For software list for example, should Active Directory be listed first?  Unless listing in alphabetical order shouldn't the software be listed in order of importance? 
Scott

----------


## fortheether

Natasha,
   Reading the summary, the first few sentences make it sound like you're now a network administrator.  I suggest moving the web developer section to the first part of the summary. 
Scott

----------


## Natasha Russia

> Natasha,
>    Reading the summary, the first few sentences make it sound like you're now a network administrator.  I suggest moving the web developer section to the first part of the summary. 
> Scott

 Scott, you're right. Thank you!

----------


## Natasha Russia

> Natasha,
>    Reading the summary, the first few sentences make it sound like you're now a network administrator.  I suggest moving the web developer section to the first part of the summary. 
> Scott

 Hello, Scott.
It will be better? 
Summary
Motivated and results-driven professional with more than 10 years of experience in the computer industry. The last four years working  on the creation, support, and promotion of web sites and online stores. Web Developer and SEO Specialist with broad experience in all aspects of web site development, design and marketing.  I create and integrate web designs into CMS systems of any level of complexity. I’m always on the lookout for new and exciting development and online marketing opportunities that can challenge me to grow with a clear career path for advancement within a company. Possesses strong problem-solving and analytical skills, with high attention to details. Able to work independently and in team environment.  
Natasha

----------


## fortheether

Hi Natasha,
    Minor detail: Able to work independently and in *a* team environment.  Other then that it is a lot better. 
Удача! 
Scott

----------


## Natasha Russia

> Hi Natasha,
>     Minor detail: Able to work independently and in *a* team environment.  Other then that it is a lot better. 
> Удача! 
> Scott

 Scott, thank you that you helped me.

----------


## fortheether

No sweat. 
Scott   

> Scott, thank you that you helped me.

----------


## Lampada

> ...Удача!
> Scott

 Правильно:  _Удачи!  Желаю удачи!_

----------


## 14Russian

" Possesses strong problem-solving and analytical skills, with high attention to details" -> I don't think you need a comma after skills and it should be 'detail,' singular.  In the Software category, it should be spelled 'Chrome.' (for the Chrome browser, right?)  ::

----------


## Natasha Russia

> " Possesses strong problem-solving and analytical skills, with high attention to details" -> I don't think you need a comma after skills and it should be 'detail,' singular.  In the Software category, it should be spelled 'Chrome.' (for the Chrome browser, right?)

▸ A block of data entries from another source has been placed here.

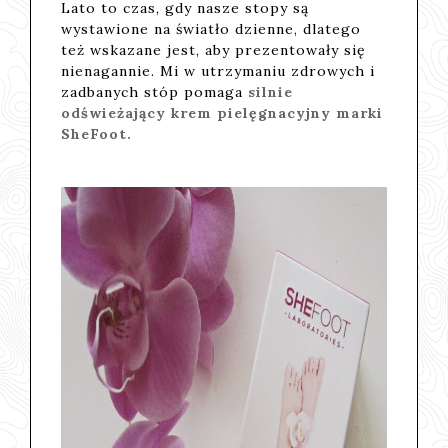
Lato to czas, gdy nasze stopy są
wystawione na światło dzienne, dlatego
też wskazane jest, aby prezentowały się
nienagannie. Mi w utrzymaniu zdrowych i
zadbanych stóp pomaga
silnie
odświeżający krem pielęgnacyjny marki
SheFoot.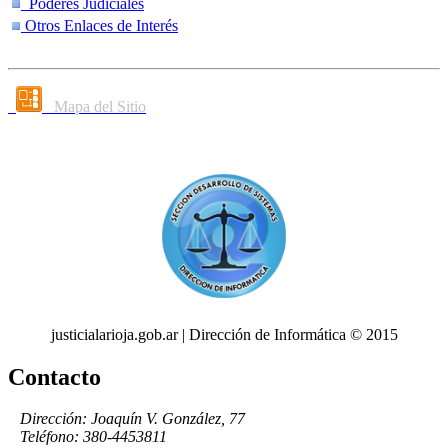
Poderes Judiciales
Otros Enlaces de Interés
Mapa del Sitio
justicialarioja.gob.ar | Dirección de Informática © 2015
Contacto
Dirección: Joaquín V. González, 77
Teléfono: 380-4453811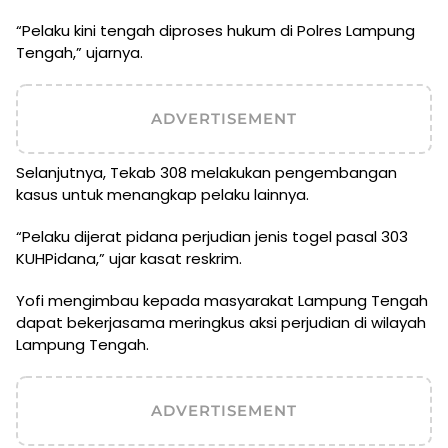
“Pelaku kini tengah diproses hukum di Polres Lampung
Tengah,” ujarnya.
ADVERTISEMENT
Selanjutnya, Tekab 308 melakukan pengembangan
kasus untuk menangkap pelaku lainnya.
“Pelaku dijerat pidana perjudian jenis togel pasal 303
KUHPidana,” ujar kasat reskrim.
Yofi mengimbau kepada masyarakat Lampung Tengah
dapat bekerjasama meringkus aksi perjudian di wilayah
Lampung Tengah.
ADVERTISEMENT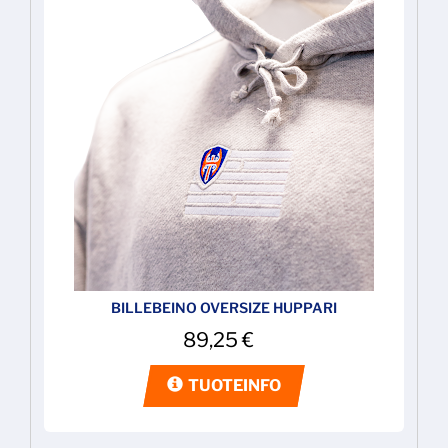
BILLEBEINO OVERSIZE HUPPARI
89,25
€
TUOTEINFO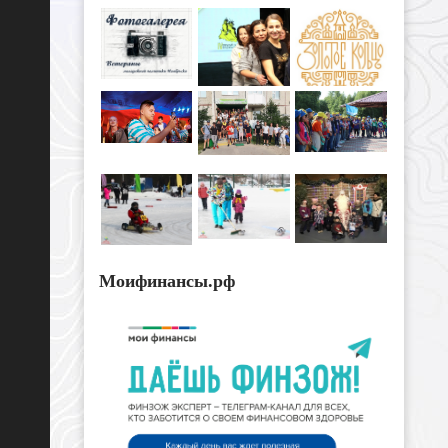
Моифинансы.рф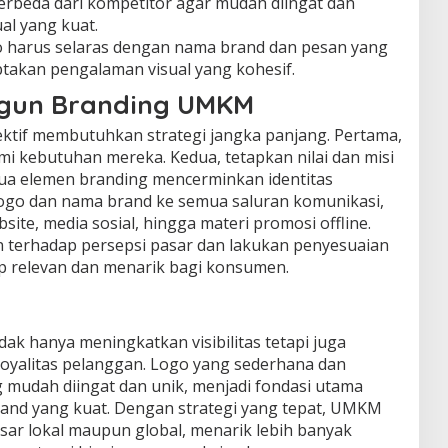
rbeda dari kompetitor agar mudah diingat dan
al yang kuat.
 harus selaras dengan nama brand dan pesan yang
ptakan pengalaman visual yang kohesif.
gun Branding UMKM
tif membutuhkan strategi jangka panjang. Pertama,
mi kebutuhan mereka. Kedua, tetapkan nilai dan misi
ua elemen branding mencerminkan identitas
 logo dan nama brand ke semua saluran komunikasi,
ite, media sosial, hingga materi promosi offline.
in terhadap persepsi pasar dan lakukan penyesuaian
ap relevan dan menarik bagi konsumen.
ak hanya meningkatkan visibilitas tetapi juga
yalitas pelanggan. Logo yang sederhana dan
g mudah diingat dan unik, menjadi fondasi utama
rand yang kuat. Dengan strategi yang tepat, UMKM
pasar lokal maupun global, menarik lebih banyak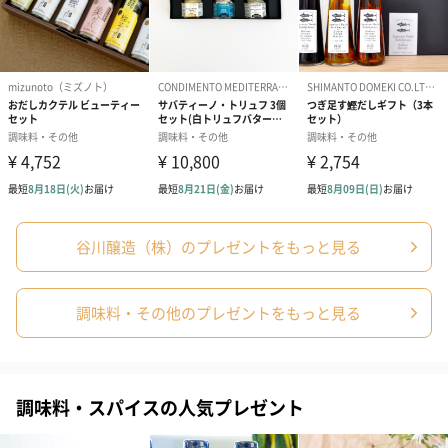
糀を身近に感じてもらえるような商品作りにも力を入れておりま
す。
商品詳細情報
原材料
【糀ドレッシング】
甘酒（国内製造）、米酢、醤油、味噌、魚醤（いわ
し）、食用植物油脂（ごま油）、てんさい糖、米麹、
あおさ、食塩、にんにく、香辛料
【能登のぽんず】
醤油（国内製造）、みりん、米酢、ゆず果汁、てんさ
谷川醸造（株）のプレゼントをもっと見る
い糖、魚醤（いわし）、椎茸
【米飴しょうゆ】
醤油（国内製造）、米飴、てんさい糖、清酒
【能登のお醤油】
調味料・その他のプレゼントをもっと見る
大豆（国産）、小麦、食塩
【糀のディップソース】
甘酒（国内製造）、米酢、食用植物油脂（なたね
油）、米麹、食塩、しょうが、にんにく
【糀とごまのディップソース】
調味料・スパイスの人気プレゼント
甘酒（国内製造）、醤油、食用植物油脂（ごま油）、
白ごま、米酢、にんにく
【おかずみそ・ごぼう】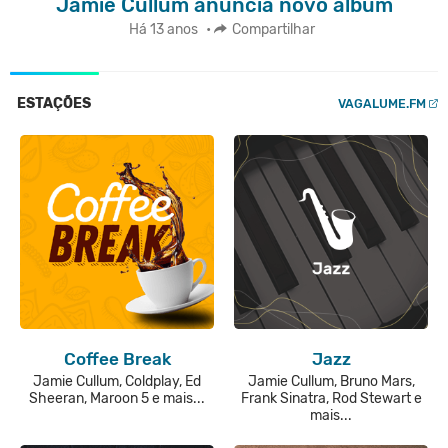
Jamie Cullum anuncia novo álbum
Há 13 anos
•
Compartilhar
ESTAÇÕES
VAGALUME.FM
Coffee Break
Jazz
Jamie Cullum, Coldplay, Ed
Jamie Cullum, Bruno Mars,
Sheeran, Maroon 5 e mais...
Frank Sinatra, Rod Stewart e
mais...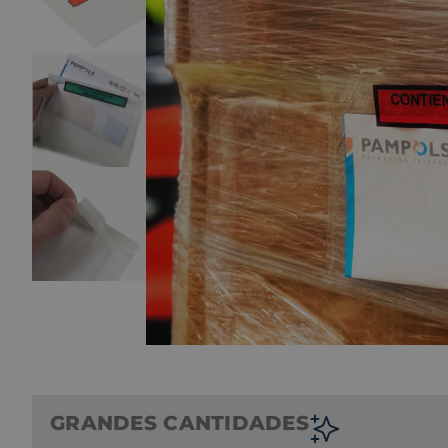
GRANDES CANTIDADES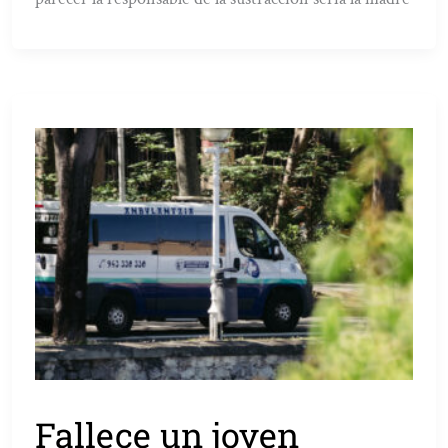
Fallece un joven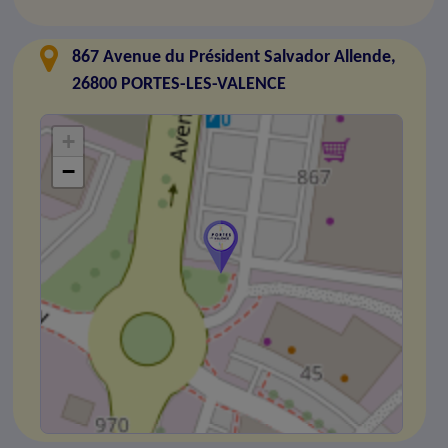
867 Avenue du Président Salvador Allende,
26800 PORTES-LES-VALENCE
+
−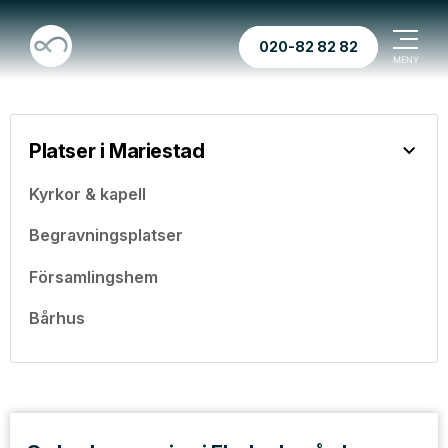
020-82 82 82
Platser i Mariestad
Kyrkor & kapell
Begravningsplatser
Församlingshem
Bårhus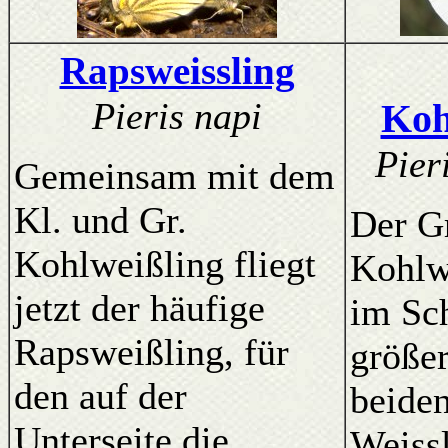
Rapsweissling
Pieris napi
Koh
Pier
Gemeinsam mit dem
Kl. und Gr.
Der G
Kohlweißling fliegt
Kohlwe
jetzt der häufige
im Sch
Rapsweißling, für
größer
den auf der
beide
Unterseite die
Weissl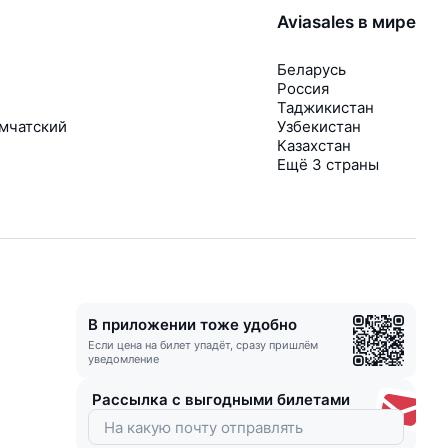
Aviasales в мире
Беларусь
Россия
Таджикистан
мчатский
Узбекистан
Казахстан
Ещё 3 страны
В приложении тоже удобно
Если цена на билет упадёт, сразу пришлём
уведомление
Рассылка с выгодными билетами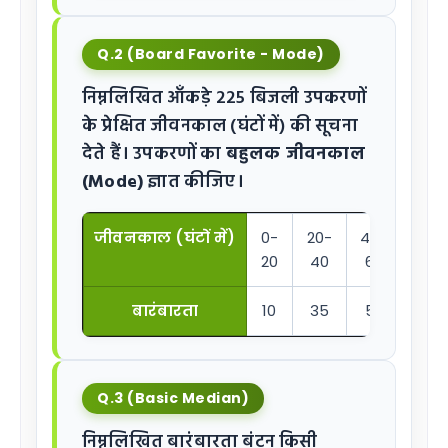
Q.2 (Board Favorite - Mode)
निम्नलिखित आँकड़े 225 बिजली उपकरणों
के प्रेक्षित जीवनकाल (घंटों में) की सूचना
देते हैं। उपकरणों का
बहुलक जीवनकाल
(Mode)
ज्ञात कीजिए।
जीवनकाल (घंटों में)
0-
20-
40-
60-
20
40
60
80
बारंबारता
10
35
52
61
Q.3 (Basic Median)
निम्नलिखित बारंबारता बंटन किसी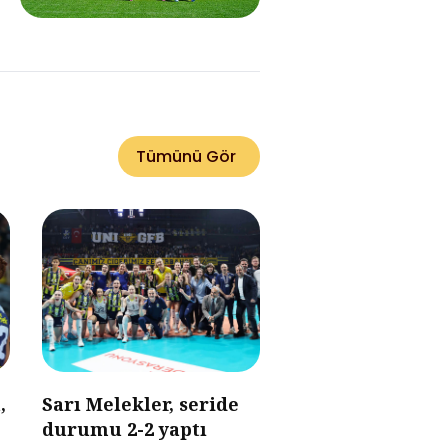
Tümünü Gör
,
Sarı Melekler, seride
durumu 2-2 yaptı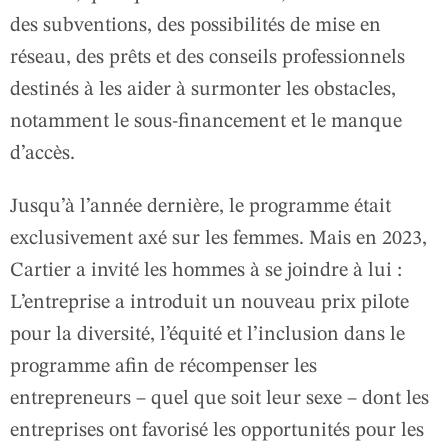
des subventions, des possibilités de mise en
réseau, des prêts et des conseils professionnels
destinés à les aider à surmonter les obstacles,
notamment le sous-financement et le manque
d’accès.
Jusqu’à l’année dernière, le programme était
exclusivement axé sur les femmes. Mais en 2023,
Cartier a invité les hommes à se joindre à lui :
L’entreprise a introduit un nouveau prix pilote
pour la diversité, l’équité et l’inclusion dans le
programme afin de récompenser les
entrepreneurs – quel que soit leur sexe – dont les
entreprises ont favorisé les opportunités pour les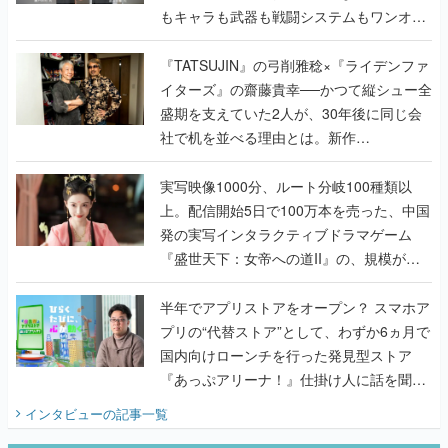
もキャラも武器も戦闘システムもワンオフ
で作り込まれた理由を両ディレクターに聞
く
『TATSUJIN』の弓削雅稔×『ライデンファ
イターズ』の齋藤貴幸──かつて縦シュー全
盛期を支えていた2人が、30年後に同じ会
社で机を並べる理由とは。新作
『TATSUJIN EXTREME』で初タッグを組
んだレジェンド2人に訊く開発秘話
実写映像1000分、ルート分岐100種類以
上。配信開始5日で100万本を売った、中国
発の実写インタラクティブドラマゲーム
『盛世天下：女帝への道II』の、規模が違
うこだわりをプロデューサーに聞いた
半年でアプリストアをオープン？ スマホア
プリの“代替ストア”として、わずか6ヵ月で
国内向けローンチを行った発見型ストア
『あっぷアリーナ！』仕掛け人に話を聞い
てみた
インタビュー
の記事一覧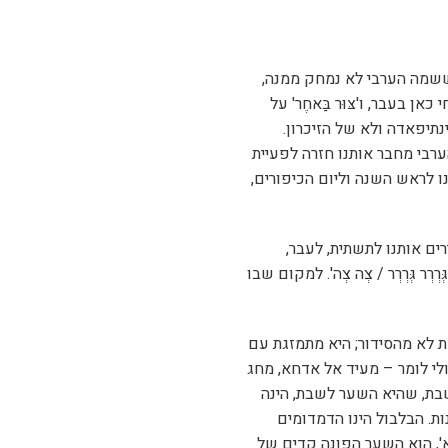
 ששמה הערבי לא נמחק ממנה,
 בעבר, ו'צּוּר בַּאחֶר' על
נתיפאדה ולא של הזיכרון.
. הרועה הערבי מחבר אותנו חזרה לפעיית
 לראש השנה וליום הכיפורים,
ים אותנו לתשתית, לעבר,
רְר גְּרְרְר / צְה צְה'. למקום שבו
, נלקחת לא מהסידור; היא מתמזגת עם
 אולי לומר – מעיד אל אדחא, מחג
שבת, שהיא השער לשבת, הינה
ת. הבלבול הינו הדמדומים
וֹא', הוא השער הפונה קדים של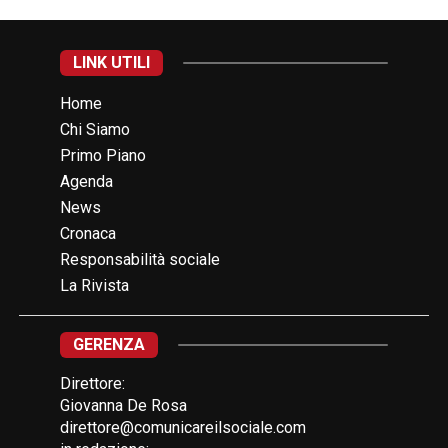
LINK UTILI
Home
Chi Siamo
Primo Piano
Agenda
News
Cronaca
Responsabilità sociale
La Rivista
GERENZA
Direttore:
Giovanna De Rosa
direttore@comunicareilsociale.com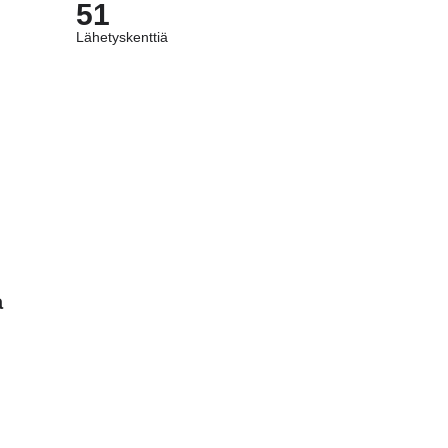
51
Lähetyskenttiä
a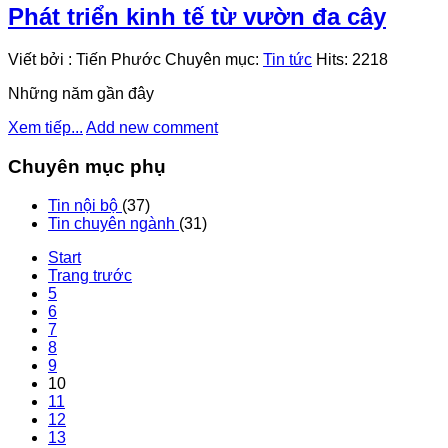
Phát triển kinh tế từ vườn đa cây
Viết bởi
:
Tiến Phước
Chuyên mục:
Tin tức
Hits:
2218
Những năm gần đây
Xem tiếp...
Add new comment
Chuyên mục phụ
Tin nội bộ
(37)
Tin chuyên ngành
(31)
Start
Trang trước
5
6
7
8
9
10
11
12
13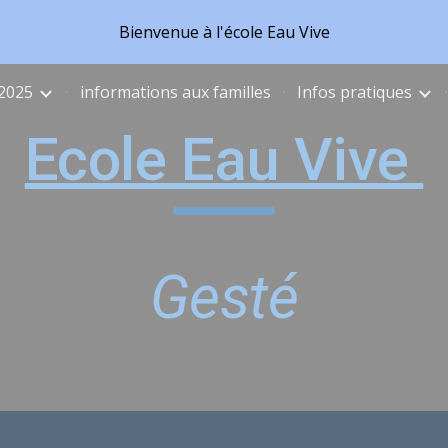
Bienvenue à l'école Eau Vive
ip to main content
Skip to navigat
 2025
informations aux familles
Infos pratiques
Ecole Eau Vive
Gesté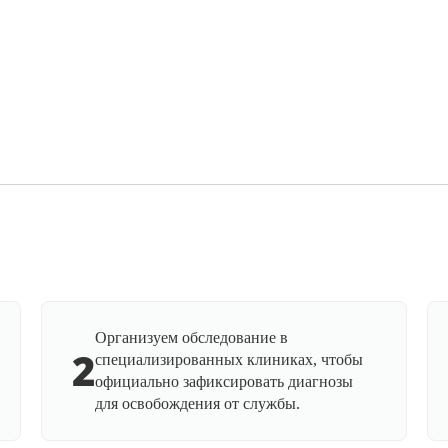
Организуем обследование в
2
специализированных клиниках, чтобы
официально зафиксировать диагнозы
для освобождения от службы.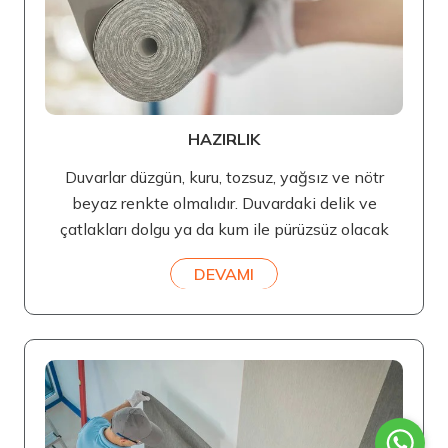
HAZIRLIK
Duvarlar düzgün, kuru, tozsuz, yağsız ve nötr
beyaz renkte olmalıdır. Duvardaki delik ve
çatlakları dolgu ya da kum ile pürüzsüz olacak
DEVAMI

 Thank you for the correct!

----------


## Medved

> Summary
> Motivated and results-driven professional with more than 10 years of  experience in the computer industry. The last four years working  on the  creation, support, and promotion of web sites and online stores. Web  Developer and SEO  Specialist with broad experience in all aspects of web site development,  design and marketing.  I create and integrate web designs into CMS  systems of any level of complexity. I’m always on the lookout for new  and exciting development and online marketing opportunities that can  challenge me to grow with a clear career path for advancement within a  company. Possesses strong problem-solving and analytical skills, with  high attention to details. Able to work independently and in team  environment.  
> Natasha

 Is it okay if you chaotically jump from humble "I" (I create and integrate ... then ... I'm always on the lookout for..., etc.) to depersonalized forms like "Possesses..., able". Am I the only one who wants to ask "who?" when I see that following a normal sentence with an I?

----------


## Natasha Russia

> Is it okay if you chaotically jump from humble "I" (I create and integrate ... then ... I'm always on the lookout for..., etc.) to depersonalized forms like "Possesses..., able". Am I the only one who wants to ask "who?" when I see that following a normal sentence with an I?

 Medved, thank you for the correct.
I write in English not very well. 
Maybe you could help me to write correctly?

----------


## Medved

> Medved, thank you for the correct*ion*.
> I write in English not very well. 
> Maybe you could help me to write correctly?

 Nope, sorry.
I'm too lazy to do for free things that are most likely to be used commercially.

----------